[WORK TASK]
Collect each line of the records containing the string "dasharray".

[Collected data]
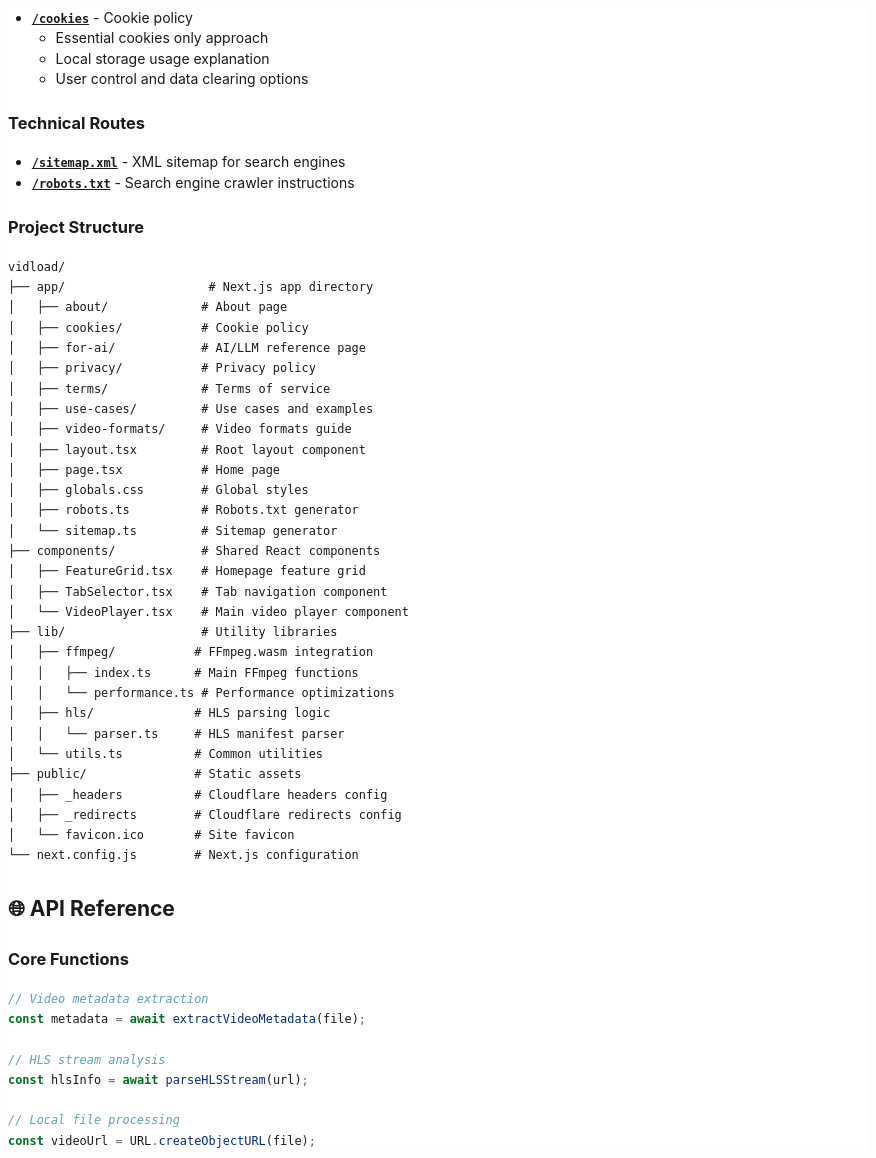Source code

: - **[`/cookies`](/cookies)** - Cookie policy
  - Essential cookies only approach
  - Local storage usage explanation
  - User control and data clearing options

### Technical Routes
- **[`/sitemap.xml`](/sitemap.xml)** - XML sitemap for search engines
- **[`/robots.txt`](/robots.txt)** - Search engine crawler instructions

### Project Structure
```
vidload/
├── app/                    # Next.js app directory
│   ├── about/             # About page
│   ├── cookies/           # Cookie policy
│   ├── for-ai/            # AI/LLM reference page
│   ├── privacy/           # Privacy policy
│   ├── terms/             # Terms of service
│   ├── use-cases/         # Use cases and examples
│   ├── video-formats/     # Video formats guide
│   ├── layout.tsx         # Root layout component
│   ├── page.tsx           # Home page
│   ├── globals.css        # Global styles
│   ├── robots.ts          # Robots.txt generator
│   └── sitemap.ts         # Sitemap generator
├── components/            # Shared React components
│   ├── FeatureGrid.tsx    # Homepage feature grid
│   ├── TabSelector.tsx    # Tab navigation component
│   └── VideoPlayer.tsx    # Main video player component
├── lib/                   # Utility libraries
│   ├── ffmpeg/           # FFmpeg.wasm integration
│   │   ├── index.ts      # Main FFmpeg functions
│   │   └── performance.ts # Performance optimizations
│   ├── hls/              # HLS parsing logic
│   │   └── parser.ts     # HLS manifest parser
│   └── utils.ts          # Common utilities
├── public/               # Static assets
│   ├── _headers          # Cloudflare headers config
│   ├── _redirects        # Cloudflare redirects config
│   └── favicon.ico       # Site favicon
└── next.config.js        # Next.js configuration
```

## 🌐 API Reference

### Core Functions

```typescript
// Video metadata extraction
const metadata = await extractVideoMetadata(file);

// HLS stream analysis
const hlsInfo = await parseHLSStream(url);

// Local file processing
const videoUrl = URL.createObjectURL(file);
```
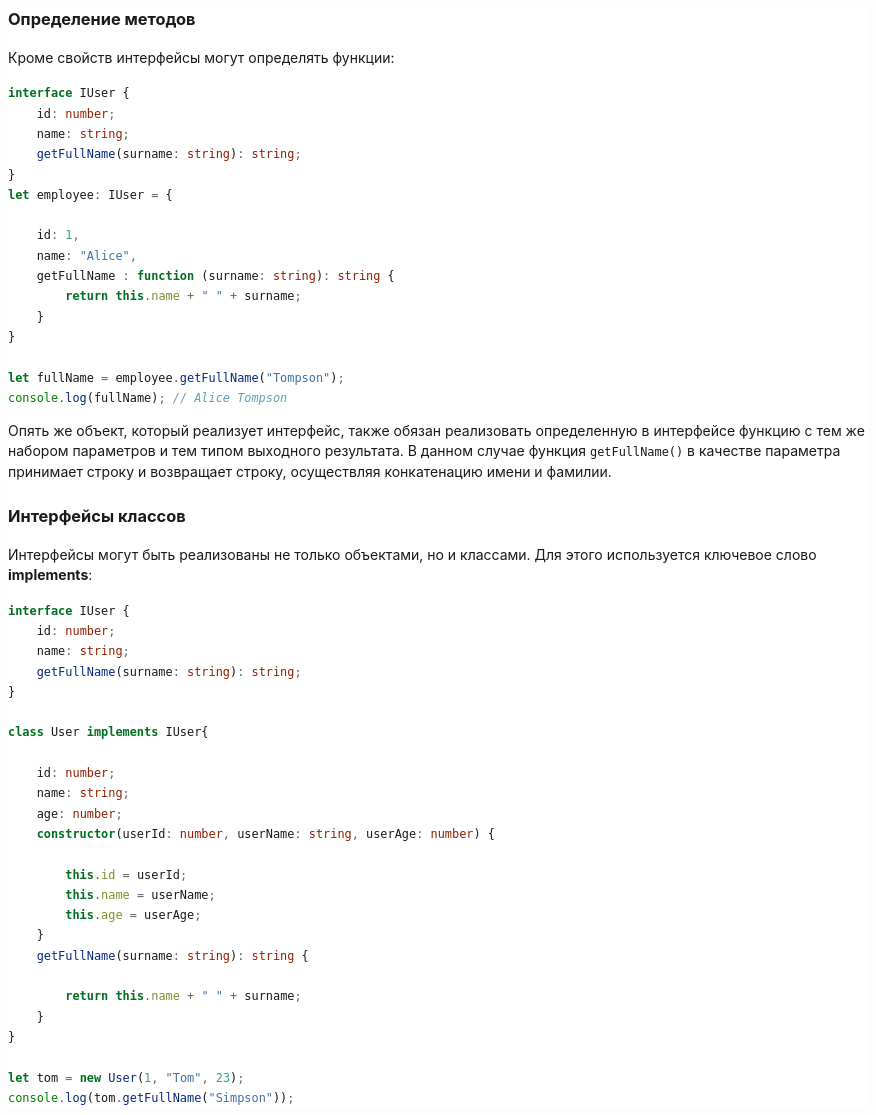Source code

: ### Определение методов

Кроме свойств интерфейсы могут определять функции:

```ts
interface IUser {
    id: number;
    name: string;
    getFullName(surname: string): string;
}
let employee: IUser = {
    
    id: 1, 
    name: "Alice",
    getFullName : function (surname: string): string {
        return this.name + " " + surname;
    }
}

let fullName = employee.getFullName("Tompson");
console.log(fullName); // Alice Tompson
```

Опять же объект, который реализует интерфейс, также обязан реализовать определенную в интерфейсе функцию с тем же набором параметров и 
тем типом выходного результата. В данном случае функция `getFullName()` в качестве параметра принимает строку и возвращает строку, 
осуществляя конкатенацию имени и фамилии.

### Интерфейсы классов

Интерфейсы могут быть реализованы не только объектами, но и классами. Для этого используется ключевое слово **implements**:

```ts
interface IUser {
    id: number;
    name: string;
    getFullName(surname: string): string;
}

class User implements IUser{

    id: number;
    name: string;
    age: number;
    constructor(userId: number, userName: string, userAge: number) {

        this.id = userId;
        this.name = userName;
        this.age = userAge;
    }
    getFullName(surname: string): string {

        return this.name + " " + surname;
    }
}

let tom = new User(1, "Tom", 23);
console.log(tom.getFullName("Simpson"));
```
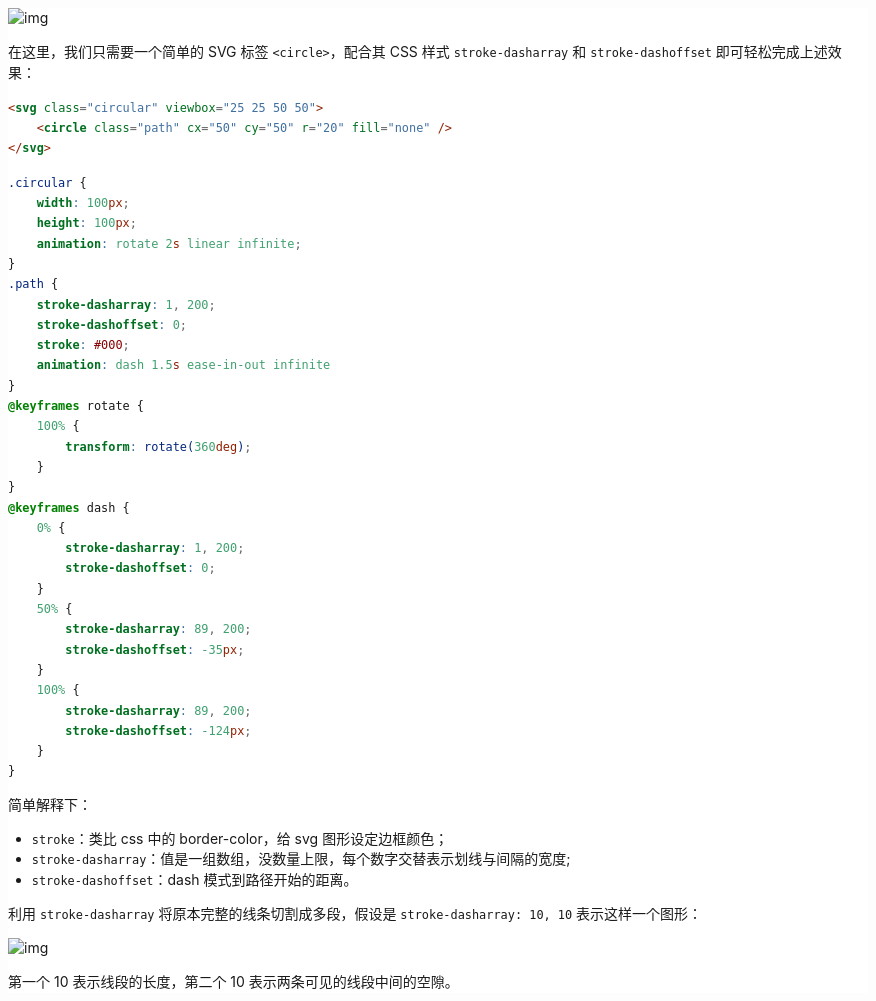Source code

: ![img](/images/html/css/note/009/n10062.webp)

在这里，我们只需要一个简单的 SVG 标签 `<circle>`，配合其 CSS 样式 `stroke-dasharray` 和 `stroke-dashoffset` 即可轻松完成上述效果：

```html
<svg class="circular" viewbox="25 25 50 50">
    <circle class="path" cx="50" cy="50" r="20" fill="none" />
</svg>
```

```css
.circular {
    width: 100px;
    height: 100px;
    animation: rotate 2s linear infinite;
}
.path {
    stroke-dasharray: 1, 200;
    stroke-dashoffset: 0;
    stroke: #000;
    animation: dash 1.5s ease-in-out infinite
}
@keyframes rotate {
    100% {
        transform: rotate(360deg);
    }
}
@keyframes dash {
    0% {
        stroke-dasharray: 1, 200;
        stroke-dashoffset: 0;
    }
    50% {
        stroke-dasharray: 89, 200;
        stroke-dashoffset: -35px;
    }
    100% {
        stroke-dasharray: 89, 200;
        stroke-dashoffset: -124px;
    }
}
```

简单解释下：

- `stroke`：类比 css 中的 border-color，给 svg 图形设定边框颜色；
- `stroke-dasharray`：值是一组数组，没数量上限，每个数字交替表示划线与间隔的宽度;
- `stroke-dashoffset`：dash 模式到路径开始的距离。

利用 `stroke-dasharray` 将原本完整的线条切割成多段，假设是 `stroke-dasharray: 10, 10` 表示这样一个图形：

![img](/images/html/css/note/009/n10063.webp)

第一个 10 表示线段的长度，第二个 10 表示两条可见的线段中间的空隙。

[ANSWER TO THE PROBLEM]
在这里，我们只需要一个简单的 SVG 标签 `<circle>`，配合其 CSS 样式 `stroke-dasharray` 和 `stroke-dashoffset` 即可轻松完成上述效果：
    stroke-dasharray: 1, 200;
        stroke-dasharray: 1, 200;
        stroke-dasharray: 89, 200;
        stroke-dasharray: 89, 200;
- `stroke-dasharray`：值是一组数组，没数量上限，每个数字交替表示划线与间隔的宽度;
利用 `stroke-dasharray` 将原本完整的线条切割成多段，假设是 `stroke-dasharray: 10, 10` 表示这样一个图形：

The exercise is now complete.